The larger philosophical argument is basically this: Do men have as much of a right to control their reproductive lives and financial futures as women do? "Roe v. Wade really changed the world for women," Feit says. "It allowed them to separate intimacy from procreation, freed them from the fear of contraceptive failure. That kind of empowerment and security that women feel in intimate relations well, men can't, frankly." The only sure protection is total abstinence. Feit contends that men who don't want to have a child and made reasonable efforts to avoid it should at least be able to choose a "financial abortion" that frees them from any responsibility for the baby.
In a sense women already have a version of that right: Most states have laws permitting a woman to relinquish all her parental responsibilities if she leaves a baby at a hospital after giving birth. "No shame. No blame. No names" says the poster on the bus shelter. Naturally such laws are designed to offer an alternative to the heartbreaking stories we read of babies dumped in trash cans and abandoned by the side of the road.

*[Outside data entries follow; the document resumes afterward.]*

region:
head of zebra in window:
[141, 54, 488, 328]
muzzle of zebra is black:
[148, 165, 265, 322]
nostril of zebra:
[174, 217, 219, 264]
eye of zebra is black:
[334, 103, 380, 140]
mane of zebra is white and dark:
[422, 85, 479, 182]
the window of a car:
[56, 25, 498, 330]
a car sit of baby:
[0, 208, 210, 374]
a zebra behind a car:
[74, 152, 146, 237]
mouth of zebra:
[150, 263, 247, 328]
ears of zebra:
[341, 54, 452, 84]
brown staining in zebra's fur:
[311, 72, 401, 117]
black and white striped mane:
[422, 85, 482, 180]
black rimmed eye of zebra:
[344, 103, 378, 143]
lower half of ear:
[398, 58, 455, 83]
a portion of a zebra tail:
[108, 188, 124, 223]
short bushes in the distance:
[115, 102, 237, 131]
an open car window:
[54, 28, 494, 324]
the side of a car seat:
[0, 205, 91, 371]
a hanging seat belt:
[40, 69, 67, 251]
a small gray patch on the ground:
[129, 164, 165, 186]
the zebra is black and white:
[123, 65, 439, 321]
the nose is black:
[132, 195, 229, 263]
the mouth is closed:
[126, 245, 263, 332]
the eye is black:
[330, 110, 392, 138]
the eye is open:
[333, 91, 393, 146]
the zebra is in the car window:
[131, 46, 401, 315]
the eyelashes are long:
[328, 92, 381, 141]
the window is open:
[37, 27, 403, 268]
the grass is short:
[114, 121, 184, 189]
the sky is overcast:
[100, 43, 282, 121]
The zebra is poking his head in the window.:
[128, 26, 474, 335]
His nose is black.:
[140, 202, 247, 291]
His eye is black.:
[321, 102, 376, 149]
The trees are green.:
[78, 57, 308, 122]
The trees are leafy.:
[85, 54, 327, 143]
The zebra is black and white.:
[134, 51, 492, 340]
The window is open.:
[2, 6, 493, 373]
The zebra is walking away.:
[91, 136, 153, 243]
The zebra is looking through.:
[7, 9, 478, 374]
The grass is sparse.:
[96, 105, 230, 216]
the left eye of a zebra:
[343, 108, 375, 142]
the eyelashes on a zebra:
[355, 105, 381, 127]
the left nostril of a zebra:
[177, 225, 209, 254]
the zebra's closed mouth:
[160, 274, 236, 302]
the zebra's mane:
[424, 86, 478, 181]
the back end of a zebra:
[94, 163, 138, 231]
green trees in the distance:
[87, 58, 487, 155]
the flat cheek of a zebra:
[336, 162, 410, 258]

The rights of fathers have always been the background noise of the abortion debate. Beginning with Planned Parenthood v. Danforth in 1976, then in Planned Parenthood v. Casey in 1992, state efforts to require that fathers be notified before women have abortions were struck down by the Supreme Court as placing too great a burden on women. A majority of Americans approve of spousal notification, provided there are exceptions for women in abusive situations, and when he was an appeals court judge Sam Alito upheld such a provision. But the Supreme Court ruled in Casey that "it cannot be claimed that the father's interest in the fetus' welfare is equal to the mother's protected liberty...." Requiring a woman to notify her husband before an abortion, the Justices argued, "embodies a view of marriage" that is "repugnant to this court's present understanding of marriage and of the nature of the rights secured by the Constitution."
Wanda Franz, president of National Right to Life, is glad to see Dubay's case calling attention to the mixed messages society sends to men. "He's basically saying that a woman now has the right to engage in sex relations without worrying about having a child she's responsible for. He wants the same right to be able to have sex with a woman and if she gets pregnant, he shouldn't have to be responsible, since he can't force her to have an abortion legally."
Franz says that she is, of course, in favor of both parents' taking responsibility for a child, an impulse that she says legal abortion has undermined. One obvious problem, if men can sever their financial ties to unwanted children, is what becomes of that child, particularly as states cut back on health care and social services. "What I expect to hear [from the court] is that the way things are is not really fair, but that's the way it is," Dubay told the Associated Press. "Just to create awareness would be enough, to at least get a debate started."
Still, Feit has been surprised by the response he's gotten so far. "It doesn't break down along traditional gender lines," he says. "We're getting so much support from women." The men divide roughly half and half between those who support what he's doing and those who say essentially "be a man; accept responsibility." "Women seem more supportive, which is very surprising and gratifying. They say maybe this is fair, men should have some say, some choice. I'm getting more support from women than I anticipated." He is the first to say that these are not easy questions. So sometimes just asking them is the right place to start.